The FUE method has two subtypes, Conventional and No Shave FUE, according to whether the area that hair follicles are transferred is shaved or not. The only difference between No Shave FUE and conventional FUE is that the donor and the recipient areas are not shaved or they are cut short. In addition, if deemed appropriate, your doctor may recommended combining FUE technique with PRP and / or hair mesotherapy.
In the FUE method, hair follicles can also be harvested from other parts of the body, if the hair follicles on the scalp are not sufficient for hair transplantation. On the other hand, FUE method produces effective results in the treatment of hair loss in eyebrows, mustache and beard.
In FUE technique, the donor and the recipient areas are cleaned and prepped. After the scalp is drawn to plan the transplantation, photos of the scalp are taken to make comparisons.
Hair follicles are harvested from the nape, where hairs are genetically resistant to hair loss, using very special thin needles measuring ≤1 mm in diameter. FUE technique does not require making incision on the scalp, while hair follicles (graft) are collected, and therefore, no scar tissue forms. The hair follicles are prepped to be transferred. Very tiny holes are drilled at the recipient area using a device called micromotor. These canals or holes are drilled at the direction of the growth of hair and thus, your hair will look natural when they grow after hair transplantation. After hair follicles are transferred in line with the pre-transplant plan and drawings, the scalp is closed with bandage.
Hair transplant procedure takes about several hours. If necessary, the procedure can be completed in the second session in the next day.
You may feel mild redness and discomfort after the procedure. Usually, these conditions do not require treatment, but your doctor will inform you in detail about issues that require your attention and you will also be given an information procedure. You should avoid strenuous activities for 15 days and you should protect the scalp against traumas.
Your doctor will probably ask you to visit the hospital one day after the procedure. The bandage will be removed in this visit.

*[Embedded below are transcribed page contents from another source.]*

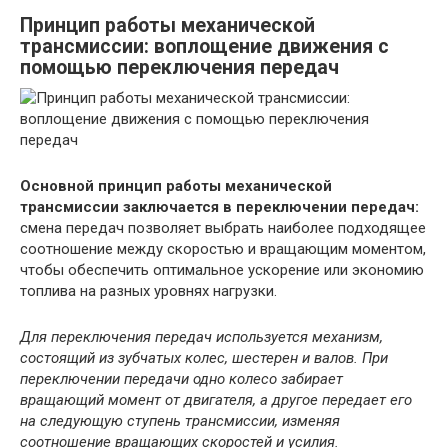
Принцип работы механической
трансмиссии: воплощение движения с
помощью переключения передач
Основной принцип работы механической
трансмиссии заключается в переключении передач:
смена передач позволяет выбрать наиболее подходящее
соотношение между скоростью и вращающим моментом,
чтобы обеспечить оптимальное ускорение или экономию
топлива на разных уровнях нагрузки.
Для переключения передач используется механизм,
состоящий из зубчатых колес, шестерен и валов. При
переключении передачи одно колесо забирает
вращающий момент от двигателя, а другое передает его
на следующую ступень трансмиссии, изменяя
соотношение вращающих скоростей и усилия.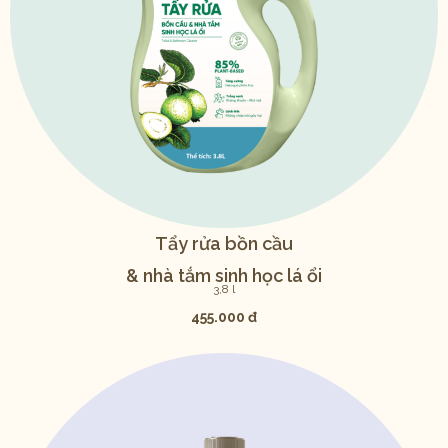
Tẩy rửa
bồn cầu
& nhà tắm
sinh học lá ổi
3,8 l
455.000 đ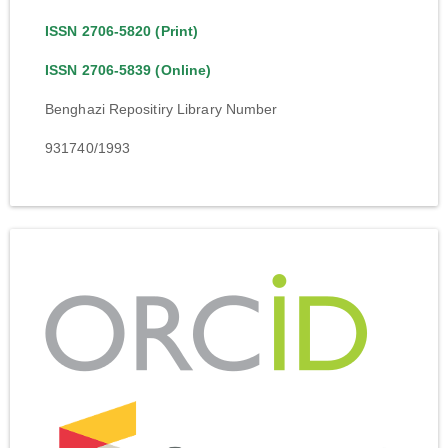
ISSN 2706-5820 (Print)
ISSN 2706-5839 (Online)
Benghazi Repositiry Library Number
931740/1993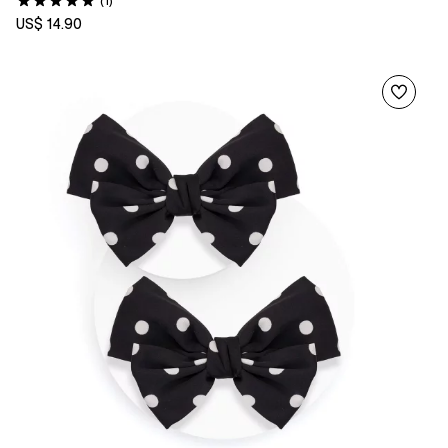
(1)
US$ 14.90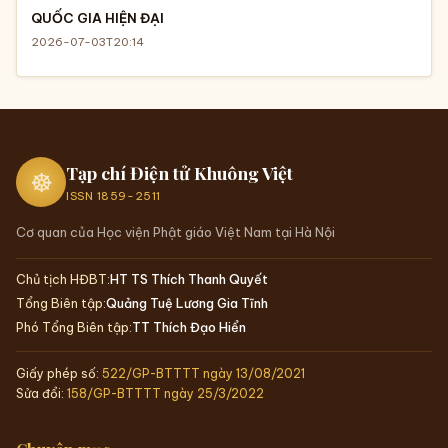
QUỐC GIA HIỆN ĐẠI
2026-07-03T20:14
Tạp chí Điện tử Khuông Việt
☸
ISSN
1859-2511
Cơ quan của Học viện Phật giáo Việt Nam tại Hà Nội
Chủ tịch HĐBT:
HT TS Thích Thanh Quyết
Tổng Biên tập:
Quảng Tuệ Lương Gia Tĩnh
Phó Tổng Biên tập:
TT Thích Đạo Hiển
Giấy phép số:
522/GP-BTTTT ngày 13/08/2021
Sửa đổi:
158/GP-BTTTT ngày 25/3/2022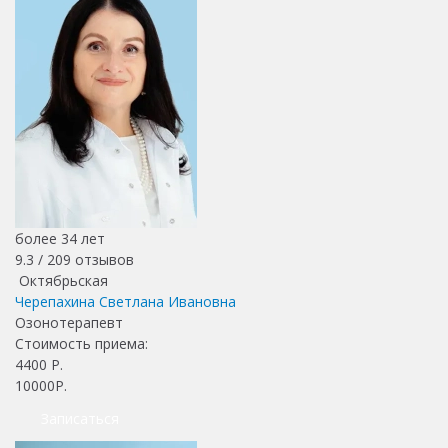
более 34 лет
9.3 /
209
отзывов
Октябрьская
Черепахина Светлана Ивановна
Озонотерапевт
Стоимость приема:
4400
Р.
10000Р.
Записаться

If you experience warmth and remarkable pain at the donor or the recipient site if you have a fever or any symptoms that you think are due to the hair transplant after you are discharged, contact your doctor immediately.
Hair will grow, but it will shed quickly after the hair transplant. You can see growth of hair by transferred hair follicles approximately two months later. Your hair will normally grow and the baldness will be completely eliminated approximately 6 months to one year later.